There is no moral, ethical, or intellectual justification for Bicker.
Bicker is antithetical to the values that the University and its student body supposedly stand for: inclusivity, social justice, equity, access, and empathy, to name several. The vast majority of us claim to be “liberal” or “progressive” or “woke” or an “ally,” yet, last February, a staggering 74 percent of the Class of 2020, including myself, sold our souls to this inherently illiberal, exclusionary, elitist system and bickered at least one of the six selective eating clubs (Cannon Dial Elm Club, Cap & Gown Club, University Cottage Club, Ivy Club, Tiger Inn, or Tower Club).
I implore all members of the Class of 2021 who plan to bicker this February to reconsider their decision, but I anticipate most will not think twice about participating in the process.
Worse still, with the exception of some well-intentioned yet inconsequential examples, there isn’t any semblance of a student movement on campus fighting to eliminate Bicker and to, say, replace it with a self-selecting, preference-based lottery system or to replace the eating clubs entirely with the construction of upper-year dining halls. Any reform that upends the cruelty and social hegemony of Bicker would be a huge step forward.
Full disclosure: I spring- and fall-Bickered the same selective club, and, as you would expect, I got hosed both times. Hence, I am far from an unbiased analyst of the system, and I am a perfect example of an ideological opponent of Bicker who has been thoroughly and willfully complicit in perpetuating it.
Nonetheless, my experience, for what it’s worth, has overexposed me to the moral disingenuousness of Bicker, which compelled me — albeit retrospectively — to reexamine my own decision to participate in the institution.
One of the absurdities I witnessed during Bicker was the performance of (faux) compassion and community care. Bicker leaders try to promote an environment of inclusion and safety: They tell you to approach them with any problems, and they let you know that they “just want to get to know you” and that you shouldn’t be “nervous.”

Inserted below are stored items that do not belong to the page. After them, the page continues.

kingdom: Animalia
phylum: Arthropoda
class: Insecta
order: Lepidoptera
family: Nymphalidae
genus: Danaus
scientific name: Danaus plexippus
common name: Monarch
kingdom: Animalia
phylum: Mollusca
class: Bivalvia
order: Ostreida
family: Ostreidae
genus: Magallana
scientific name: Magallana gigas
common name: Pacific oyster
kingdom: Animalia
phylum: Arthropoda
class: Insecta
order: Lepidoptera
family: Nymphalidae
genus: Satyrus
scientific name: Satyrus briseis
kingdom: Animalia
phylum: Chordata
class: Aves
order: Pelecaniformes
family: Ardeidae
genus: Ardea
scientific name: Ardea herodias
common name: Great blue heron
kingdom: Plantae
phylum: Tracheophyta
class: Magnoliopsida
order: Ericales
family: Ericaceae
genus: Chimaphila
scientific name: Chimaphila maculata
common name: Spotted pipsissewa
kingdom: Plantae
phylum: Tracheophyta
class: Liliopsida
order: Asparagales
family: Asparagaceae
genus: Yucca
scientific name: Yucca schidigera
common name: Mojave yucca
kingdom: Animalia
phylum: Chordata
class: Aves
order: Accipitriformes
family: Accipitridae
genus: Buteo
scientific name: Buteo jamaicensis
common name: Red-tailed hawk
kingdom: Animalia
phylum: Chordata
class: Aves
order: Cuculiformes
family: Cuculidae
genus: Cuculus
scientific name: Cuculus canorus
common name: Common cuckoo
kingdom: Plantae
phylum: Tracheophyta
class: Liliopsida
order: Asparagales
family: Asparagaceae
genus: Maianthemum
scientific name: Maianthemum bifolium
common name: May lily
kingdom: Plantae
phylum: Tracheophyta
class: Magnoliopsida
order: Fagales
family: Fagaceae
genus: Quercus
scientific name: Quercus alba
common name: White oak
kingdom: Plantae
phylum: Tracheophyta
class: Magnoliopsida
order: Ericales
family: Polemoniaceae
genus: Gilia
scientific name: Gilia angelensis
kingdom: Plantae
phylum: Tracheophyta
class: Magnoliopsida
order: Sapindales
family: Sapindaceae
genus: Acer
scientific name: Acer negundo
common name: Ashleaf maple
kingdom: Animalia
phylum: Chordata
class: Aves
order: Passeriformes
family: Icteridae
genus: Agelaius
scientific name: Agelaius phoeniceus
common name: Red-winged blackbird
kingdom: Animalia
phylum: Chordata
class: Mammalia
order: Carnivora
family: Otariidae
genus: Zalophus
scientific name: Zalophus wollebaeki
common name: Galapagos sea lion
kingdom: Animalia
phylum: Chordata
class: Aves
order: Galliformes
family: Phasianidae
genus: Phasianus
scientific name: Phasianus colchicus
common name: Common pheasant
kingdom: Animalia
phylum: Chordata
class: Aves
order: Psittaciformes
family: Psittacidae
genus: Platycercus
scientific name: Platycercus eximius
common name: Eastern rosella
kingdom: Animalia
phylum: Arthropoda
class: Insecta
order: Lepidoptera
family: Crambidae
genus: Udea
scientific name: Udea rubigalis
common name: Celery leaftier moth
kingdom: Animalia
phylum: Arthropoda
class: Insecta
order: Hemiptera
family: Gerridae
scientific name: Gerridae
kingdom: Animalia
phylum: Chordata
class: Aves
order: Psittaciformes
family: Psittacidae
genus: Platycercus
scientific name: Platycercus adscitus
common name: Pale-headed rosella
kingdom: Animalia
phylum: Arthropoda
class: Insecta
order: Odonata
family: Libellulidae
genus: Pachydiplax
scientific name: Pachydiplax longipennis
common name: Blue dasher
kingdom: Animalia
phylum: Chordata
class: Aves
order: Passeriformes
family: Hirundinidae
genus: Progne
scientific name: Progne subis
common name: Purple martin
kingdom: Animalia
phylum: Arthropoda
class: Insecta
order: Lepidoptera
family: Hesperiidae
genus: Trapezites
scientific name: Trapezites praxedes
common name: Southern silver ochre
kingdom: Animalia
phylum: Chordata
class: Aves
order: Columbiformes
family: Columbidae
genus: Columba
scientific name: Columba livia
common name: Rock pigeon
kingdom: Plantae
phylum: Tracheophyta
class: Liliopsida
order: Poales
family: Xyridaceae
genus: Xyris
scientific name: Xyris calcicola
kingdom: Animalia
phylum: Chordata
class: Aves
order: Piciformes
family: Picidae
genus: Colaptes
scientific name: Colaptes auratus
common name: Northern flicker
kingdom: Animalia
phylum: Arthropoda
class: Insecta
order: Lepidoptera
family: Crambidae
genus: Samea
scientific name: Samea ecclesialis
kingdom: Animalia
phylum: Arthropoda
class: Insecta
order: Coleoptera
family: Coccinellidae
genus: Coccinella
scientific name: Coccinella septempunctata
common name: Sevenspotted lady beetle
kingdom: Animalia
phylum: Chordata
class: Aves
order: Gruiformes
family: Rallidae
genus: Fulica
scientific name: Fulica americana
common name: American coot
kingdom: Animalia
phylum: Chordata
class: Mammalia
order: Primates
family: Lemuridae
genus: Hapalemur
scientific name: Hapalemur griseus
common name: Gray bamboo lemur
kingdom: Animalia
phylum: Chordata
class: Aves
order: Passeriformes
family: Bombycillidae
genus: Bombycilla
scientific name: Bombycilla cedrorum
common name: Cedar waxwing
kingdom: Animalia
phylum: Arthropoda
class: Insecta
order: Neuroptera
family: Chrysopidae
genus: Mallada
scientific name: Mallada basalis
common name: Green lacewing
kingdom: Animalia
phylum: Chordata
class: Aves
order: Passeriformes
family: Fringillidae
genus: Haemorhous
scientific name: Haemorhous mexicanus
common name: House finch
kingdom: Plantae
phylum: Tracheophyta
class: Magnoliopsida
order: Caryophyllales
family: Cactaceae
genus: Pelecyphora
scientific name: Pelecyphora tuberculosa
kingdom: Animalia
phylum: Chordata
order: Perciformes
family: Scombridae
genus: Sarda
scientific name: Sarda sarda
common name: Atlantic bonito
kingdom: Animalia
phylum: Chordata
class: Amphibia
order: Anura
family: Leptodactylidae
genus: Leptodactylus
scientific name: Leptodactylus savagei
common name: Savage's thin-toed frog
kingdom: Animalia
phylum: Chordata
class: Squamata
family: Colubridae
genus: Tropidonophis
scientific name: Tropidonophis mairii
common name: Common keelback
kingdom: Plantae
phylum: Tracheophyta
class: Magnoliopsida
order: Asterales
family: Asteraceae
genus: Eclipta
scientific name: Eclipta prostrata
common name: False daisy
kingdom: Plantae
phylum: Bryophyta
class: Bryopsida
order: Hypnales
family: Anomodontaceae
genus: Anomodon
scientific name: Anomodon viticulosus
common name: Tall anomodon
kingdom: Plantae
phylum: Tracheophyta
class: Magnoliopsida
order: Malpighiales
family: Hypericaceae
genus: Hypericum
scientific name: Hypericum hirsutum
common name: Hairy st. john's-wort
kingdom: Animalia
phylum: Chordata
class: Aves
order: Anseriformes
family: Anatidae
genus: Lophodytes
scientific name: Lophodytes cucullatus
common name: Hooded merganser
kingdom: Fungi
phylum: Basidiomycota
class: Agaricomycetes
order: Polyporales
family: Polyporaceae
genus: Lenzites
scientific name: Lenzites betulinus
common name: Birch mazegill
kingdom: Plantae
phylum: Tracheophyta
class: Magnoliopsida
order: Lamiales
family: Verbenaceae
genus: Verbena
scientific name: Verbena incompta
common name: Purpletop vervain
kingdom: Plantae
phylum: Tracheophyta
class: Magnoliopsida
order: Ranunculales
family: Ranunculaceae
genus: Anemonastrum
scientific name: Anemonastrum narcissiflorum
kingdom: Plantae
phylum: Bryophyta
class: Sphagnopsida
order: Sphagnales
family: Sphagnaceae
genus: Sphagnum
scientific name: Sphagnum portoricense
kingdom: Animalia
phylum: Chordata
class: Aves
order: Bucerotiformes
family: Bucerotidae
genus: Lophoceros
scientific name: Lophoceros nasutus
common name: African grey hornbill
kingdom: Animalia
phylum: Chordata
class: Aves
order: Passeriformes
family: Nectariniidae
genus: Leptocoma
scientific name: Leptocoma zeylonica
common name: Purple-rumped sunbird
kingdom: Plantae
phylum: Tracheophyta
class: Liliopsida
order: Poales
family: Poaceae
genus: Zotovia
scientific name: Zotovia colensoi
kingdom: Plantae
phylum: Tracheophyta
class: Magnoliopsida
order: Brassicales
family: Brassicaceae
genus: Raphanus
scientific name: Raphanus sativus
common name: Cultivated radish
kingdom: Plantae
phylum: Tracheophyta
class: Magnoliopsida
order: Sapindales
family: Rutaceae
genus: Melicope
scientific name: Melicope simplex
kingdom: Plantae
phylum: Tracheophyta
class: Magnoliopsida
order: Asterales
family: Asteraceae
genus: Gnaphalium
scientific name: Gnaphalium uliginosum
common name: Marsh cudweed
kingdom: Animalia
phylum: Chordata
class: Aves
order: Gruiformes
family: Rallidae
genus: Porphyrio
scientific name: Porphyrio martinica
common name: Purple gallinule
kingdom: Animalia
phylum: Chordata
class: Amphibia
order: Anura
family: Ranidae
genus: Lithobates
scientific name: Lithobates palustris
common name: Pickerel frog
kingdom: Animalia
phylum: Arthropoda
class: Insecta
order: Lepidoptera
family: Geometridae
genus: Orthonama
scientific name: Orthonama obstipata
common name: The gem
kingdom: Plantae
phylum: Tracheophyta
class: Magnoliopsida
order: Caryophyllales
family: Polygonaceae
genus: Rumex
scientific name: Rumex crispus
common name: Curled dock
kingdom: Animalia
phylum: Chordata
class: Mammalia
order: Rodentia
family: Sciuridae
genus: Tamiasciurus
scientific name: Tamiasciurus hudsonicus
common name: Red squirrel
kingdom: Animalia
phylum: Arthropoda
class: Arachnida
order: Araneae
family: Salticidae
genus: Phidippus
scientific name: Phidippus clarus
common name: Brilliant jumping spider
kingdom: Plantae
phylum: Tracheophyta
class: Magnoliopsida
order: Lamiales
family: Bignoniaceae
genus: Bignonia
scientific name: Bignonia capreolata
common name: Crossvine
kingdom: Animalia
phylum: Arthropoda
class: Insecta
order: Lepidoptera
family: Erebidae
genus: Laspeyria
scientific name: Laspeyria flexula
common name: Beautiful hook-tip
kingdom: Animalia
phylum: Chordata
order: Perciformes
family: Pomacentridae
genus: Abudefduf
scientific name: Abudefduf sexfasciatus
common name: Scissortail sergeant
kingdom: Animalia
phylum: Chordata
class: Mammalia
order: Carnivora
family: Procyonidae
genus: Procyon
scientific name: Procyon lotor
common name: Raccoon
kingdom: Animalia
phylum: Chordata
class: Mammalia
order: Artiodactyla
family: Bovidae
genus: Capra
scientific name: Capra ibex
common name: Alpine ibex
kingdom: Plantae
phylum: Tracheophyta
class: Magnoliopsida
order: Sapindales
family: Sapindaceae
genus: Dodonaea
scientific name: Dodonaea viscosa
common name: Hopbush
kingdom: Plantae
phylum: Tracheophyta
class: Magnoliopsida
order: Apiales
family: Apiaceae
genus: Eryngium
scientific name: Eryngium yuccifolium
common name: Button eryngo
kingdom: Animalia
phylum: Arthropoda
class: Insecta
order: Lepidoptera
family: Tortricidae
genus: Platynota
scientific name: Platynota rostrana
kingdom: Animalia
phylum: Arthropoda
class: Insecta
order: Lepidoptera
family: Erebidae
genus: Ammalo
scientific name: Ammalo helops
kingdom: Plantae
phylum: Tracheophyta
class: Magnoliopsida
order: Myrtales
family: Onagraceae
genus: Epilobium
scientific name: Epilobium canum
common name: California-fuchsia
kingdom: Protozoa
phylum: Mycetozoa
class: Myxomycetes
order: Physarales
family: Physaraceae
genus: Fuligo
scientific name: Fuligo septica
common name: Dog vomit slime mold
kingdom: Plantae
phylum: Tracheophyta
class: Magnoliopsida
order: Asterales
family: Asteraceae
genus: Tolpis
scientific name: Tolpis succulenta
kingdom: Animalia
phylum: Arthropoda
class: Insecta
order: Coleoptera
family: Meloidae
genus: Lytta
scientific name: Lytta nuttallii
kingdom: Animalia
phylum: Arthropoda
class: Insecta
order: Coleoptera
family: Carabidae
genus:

In reality, though, those leading the Bicker process couldn’t care less about getting to know someone genuinely or easing their nerves. The process simply serves as a cover for selecting a club population that is, more or less, predetermined before Bicker even begins, as interpersonal connections and social status matter 10 times more than how a Bickeree performs during Bicker itself.
And Bicker is an inherently anxiety-provoking process because, no matter what some students claim, one’s Bicker result can have a substantial social and emotional impact on their upper-year experience at the University.
Similarly, there seems to be no legitimate, discernible system of evaluation for deciding who gets into a club and who gets hosed. And, hilariously, club members are sometimes sworn to secrecy about the process, as if Bicker was some self-important, quasi-religious cult procession.
While one can easily point to the University’s admissions process as another inherently exclusionary part of Princeton’s culture, the admissions office is, at least, transparent and concrete about what it looks for in prospective students. It’s clear that the University prioritizes scholarly achievement, extracurricular involvement, leadership, service, legacy status, athletic status, diversity and identity, geography, an applicant’s fundamental compatibility with campus life, etc.
Although the college admissions process is, in general, plagued by inequity (to say the least), and one could take issue with the admissions criteria itself, at least there is a basic, objective evaluative framework that informs the system and that reasonably correlates with the type of student that an educational institution has an interest in admitting.
Bicker, on the other hand, contains no such transparent, logical system of evaluation. If Bicker has any point, it is to determine — often baselessly — who would be a good social “fit” for a club’s culture.
Beyond the fundamentally illegitimate evaluative nature of the process, perhaps the most immoral element of Bicker is how it necessitates students to judge one another.
What gives any student the right to arbitrarily judge if another is fit enough to eat, socialize, and party with a particular group of peers? What moral justification could there be for one student to judge another on criteria that is at once unknown to the Bickeree and sometimes based on qualities that a Bickeree has no control over, such as their sexual attractiveness and orientation, race, gender, religion and moral values, class and ability to pay club fees, “likability,” “coolness,” “chillness,” willingness to drink (a lot), and their general position in Princeton’s unforgiving social hierarchy — a hierarchy that us students have intentionally perpetuated?
Furthermore, we, all too often, reflexively blame “the administration” of the University for the harms and ills of our student culture, which are compounded — or sometimes centrally fostered — by Bicker.
For example, we see our peers debilitated by loneliness and depression, because they believe they are not welcome at the University and do not fit the hegemonic social identity of an Ivy League student. In response, we claim administrators have not provided enough institutional supports for these students, or worse, we blame our struggling, anguished peers for their “weakness,” “self-absorption,” and inability to cope with the academic and social demands of Princeton life. And yet, curiously, we fail to consider our own complicity in student-driven processes, namely, Bicker, in which we actively and gratuitously exasperate the socioemotional struggles of our fellow Princetonians.
Students — and, to some extent, alumni — have absolute, independent control over whether or not Bicker exists. We could abolish the system tomorrow if we wanted to, but we, time and time again, choose to do nothing.